I've seen a lot of videos like this in the past year or two.  Most of them are not marketing a specific product, but rather are aimed at changing behavior.  There's the tear-jerker PSA about not texting and driving that introduces people who text and drive to a woman who was catastrophically injured by a distracted driver.  There's another where they get a bunch of people in a warehouse and then group them by various stereotypes.  There's one similar to that, only it's based on political parties.  There's another where a man does a video rant about technology and how people are glued to their phones--which I watched on my phone, of course.  I keep wondering if his sharing that on social media was an intentional jab or if it was coincidence.  "Put all your screens down...right after this video is finished and you click like and subscribe!"  This video is different.

The people in this ad are slowly introduced to each other.  They look at each other for a time before they are allowed to interact.  They accomplish a task together.  They build something of a relationship based on mutual trust and respect.  Then, and only then, they are made aware of their significant differences.  They are given a choice: stay and talk or leave.  They all stay.

Do the folks at Heineken want us to believe the participants stayed because of the beer--like the prospects of free beer outweigh the misery of sitting down with someone with whom you have a significant disagreement?  Maybe they do, and maybe they don't.  I could argue either side.  Honestly it doesn't matter all that much.

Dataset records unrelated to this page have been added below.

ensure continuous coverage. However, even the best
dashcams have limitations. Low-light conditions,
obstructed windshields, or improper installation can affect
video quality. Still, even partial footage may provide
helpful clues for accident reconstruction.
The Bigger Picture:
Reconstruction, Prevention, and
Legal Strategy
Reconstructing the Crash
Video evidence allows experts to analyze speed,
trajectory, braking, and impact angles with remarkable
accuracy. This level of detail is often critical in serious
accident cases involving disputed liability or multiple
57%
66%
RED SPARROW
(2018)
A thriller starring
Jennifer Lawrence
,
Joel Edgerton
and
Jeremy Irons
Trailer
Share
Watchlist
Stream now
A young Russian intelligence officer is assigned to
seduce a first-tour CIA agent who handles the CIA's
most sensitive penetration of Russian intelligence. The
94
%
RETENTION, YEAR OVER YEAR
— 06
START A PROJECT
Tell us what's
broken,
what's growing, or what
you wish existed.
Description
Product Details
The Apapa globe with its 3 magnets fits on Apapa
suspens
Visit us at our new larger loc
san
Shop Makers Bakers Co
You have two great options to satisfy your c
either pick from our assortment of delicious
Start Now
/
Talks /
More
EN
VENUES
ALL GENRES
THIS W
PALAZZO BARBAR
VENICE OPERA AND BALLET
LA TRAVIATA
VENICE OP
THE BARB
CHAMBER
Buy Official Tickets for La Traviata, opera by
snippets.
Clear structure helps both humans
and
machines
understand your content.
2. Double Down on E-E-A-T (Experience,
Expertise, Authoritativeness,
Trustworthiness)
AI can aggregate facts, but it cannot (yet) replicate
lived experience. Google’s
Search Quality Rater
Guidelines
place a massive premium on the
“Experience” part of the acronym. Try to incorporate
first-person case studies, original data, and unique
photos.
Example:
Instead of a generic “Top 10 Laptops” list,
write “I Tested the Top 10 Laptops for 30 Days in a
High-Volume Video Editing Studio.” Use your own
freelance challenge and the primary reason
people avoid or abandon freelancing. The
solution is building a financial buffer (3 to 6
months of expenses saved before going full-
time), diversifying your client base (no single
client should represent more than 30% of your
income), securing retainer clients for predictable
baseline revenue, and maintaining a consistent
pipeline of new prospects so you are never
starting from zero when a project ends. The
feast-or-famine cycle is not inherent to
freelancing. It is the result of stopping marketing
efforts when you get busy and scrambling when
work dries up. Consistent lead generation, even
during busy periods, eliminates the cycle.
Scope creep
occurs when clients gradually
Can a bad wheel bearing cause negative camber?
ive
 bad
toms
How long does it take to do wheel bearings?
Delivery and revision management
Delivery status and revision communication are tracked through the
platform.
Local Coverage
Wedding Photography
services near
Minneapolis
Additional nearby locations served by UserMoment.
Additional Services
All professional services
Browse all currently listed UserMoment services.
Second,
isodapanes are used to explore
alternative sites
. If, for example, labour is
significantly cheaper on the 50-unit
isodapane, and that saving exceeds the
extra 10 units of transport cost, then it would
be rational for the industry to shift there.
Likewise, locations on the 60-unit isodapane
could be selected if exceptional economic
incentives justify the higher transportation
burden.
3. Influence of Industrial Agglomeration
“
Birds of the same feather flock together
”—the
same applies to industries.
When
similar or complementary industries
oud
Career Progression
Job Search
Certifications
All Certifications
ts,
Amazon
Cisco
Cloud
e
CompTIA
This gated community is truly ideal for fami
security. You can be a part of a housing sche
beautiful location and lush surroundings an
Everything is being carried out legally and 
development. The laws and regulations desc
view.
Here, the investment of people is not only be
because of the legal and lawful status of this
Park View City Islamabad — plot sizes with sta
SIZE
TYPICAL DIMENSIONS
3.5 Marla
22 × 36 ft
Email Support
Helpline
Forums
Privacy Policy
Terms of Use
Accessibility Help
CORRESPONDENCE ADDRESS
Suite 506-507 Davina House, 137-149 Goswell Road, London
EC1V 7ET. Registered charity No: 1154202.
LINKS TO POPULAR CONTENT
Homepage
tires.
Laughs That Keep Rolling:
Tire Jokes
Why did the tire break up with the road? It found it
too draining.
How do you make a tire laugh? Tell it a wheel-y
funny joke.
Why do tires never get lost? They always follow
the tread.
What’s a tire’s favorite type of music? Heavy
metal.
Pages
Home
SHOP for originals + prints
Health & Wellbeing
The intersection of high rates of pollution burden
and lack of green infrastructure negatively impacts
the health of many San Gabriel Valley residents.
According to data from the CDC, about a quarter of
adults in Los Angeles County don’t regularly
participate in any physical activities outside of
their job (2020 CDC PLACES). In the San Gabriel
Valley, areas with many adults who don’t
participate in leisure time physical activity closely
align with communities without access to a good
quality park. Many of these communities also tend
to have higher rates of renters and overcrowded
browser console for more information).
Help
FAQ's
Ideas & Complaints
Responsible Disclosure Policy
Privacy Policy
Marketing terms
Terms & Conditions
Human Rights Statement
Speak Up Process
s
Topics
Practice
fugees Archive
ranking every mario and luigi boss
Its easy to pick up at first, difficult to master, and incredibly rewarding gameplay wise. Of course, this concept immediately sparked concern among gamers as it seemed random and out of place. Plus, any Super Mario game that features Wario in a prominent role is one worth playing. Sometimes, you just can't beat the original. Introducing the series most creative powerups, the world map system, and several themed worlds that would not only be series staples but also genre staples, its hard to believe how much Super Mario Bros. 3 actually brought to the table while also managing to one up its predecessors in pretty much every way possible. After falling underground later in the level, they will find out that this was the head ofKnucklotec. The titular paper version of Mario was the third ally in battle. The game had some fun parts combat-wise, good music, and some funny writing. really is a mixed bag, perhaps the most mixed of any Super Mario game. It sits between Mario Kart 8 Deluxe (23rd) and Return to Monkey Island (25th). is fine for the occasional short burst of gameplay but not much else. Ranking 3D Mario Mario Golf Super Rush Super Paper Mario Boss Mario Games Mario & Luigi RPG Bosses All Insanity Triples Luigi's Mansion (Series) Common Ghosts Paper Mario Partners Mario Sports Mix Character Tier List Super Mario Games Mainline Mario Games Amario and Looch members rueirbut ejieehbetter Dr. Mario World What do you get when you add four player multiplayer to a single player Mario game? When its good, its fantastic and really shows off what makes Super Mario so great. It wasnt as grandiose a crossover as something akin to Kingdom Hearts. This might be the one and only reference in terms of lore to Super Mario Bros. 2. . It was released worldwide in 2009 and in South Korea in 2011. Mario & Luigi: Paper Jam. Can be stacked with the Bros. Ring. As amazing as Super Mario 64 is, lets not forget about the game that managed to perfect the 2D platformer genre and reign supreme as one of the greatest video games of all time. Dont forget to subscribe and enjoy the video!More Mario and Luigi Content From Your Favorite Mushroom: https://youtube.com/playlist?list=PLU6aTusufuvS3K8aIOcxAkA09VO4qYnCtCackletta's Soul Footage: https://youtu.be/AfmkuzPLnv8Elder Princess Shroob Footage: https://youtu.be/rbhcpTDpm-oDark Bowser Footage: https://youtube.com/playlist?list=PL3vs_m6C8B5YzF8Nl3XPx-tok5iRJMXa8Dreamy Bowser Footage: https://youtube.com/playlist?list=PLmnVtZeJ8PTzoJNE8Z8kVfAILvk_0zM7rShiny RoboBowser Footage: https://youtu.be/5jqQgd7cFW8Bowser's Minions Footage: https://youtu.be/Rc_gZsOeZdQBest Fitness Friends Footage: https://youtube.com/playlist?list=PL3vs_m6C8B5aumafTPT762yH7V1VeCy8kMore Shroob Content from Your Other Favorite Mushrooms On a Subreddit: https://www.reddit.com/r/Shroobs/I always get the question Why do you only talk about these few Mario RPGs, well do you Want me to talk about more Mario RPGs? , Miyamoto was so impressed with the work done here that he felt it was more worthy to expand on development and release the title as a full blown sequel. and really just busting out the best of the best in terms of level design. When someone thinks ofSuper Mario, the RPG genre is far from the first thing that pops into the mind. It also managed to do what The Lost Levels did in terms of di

Having been introduced to the participants, we were supposed to believe that when the truth was revealed the participants would not handle it well.  After all, that's how it usually is in our world.  People line up on both sides of all these issues, demonizing and minimizing people on the other side sight-unseen.  We know better, but for some reason we can't resist judging the proverbial book by its cover.  We divide ourselves on a single issue--or on a set of issues.  We label ourselves and others, sorting ourselves into groups of like and different.

We do all of that without getting to know the people we disagree with, and that's the problem.  When we lead with our disagreement, we have no incentive or interest in going beyond it.  But if we lead with a relationship, if we begin with mutual respect and understanding, then we are already invested in each other.  If we are invested in each other first, then we have incentive in pushing beyond our disagreements.

It was a beer.  It could have been a coke.  Or a bowl of pretzels.  Or maybe even nothing at all.  The question wasn't really, "Do you want a beer now?"  The question was, "Did you learn that this person, with whom you disagree significantly, is actually a person?"

I knew what would happen.  Maybe you did too.  Deep down, somewhere, we all know and recognize that we are connected to each other.  The solutions to our most pressing challenges will elude us until we embrace that connection--one relationship at a time.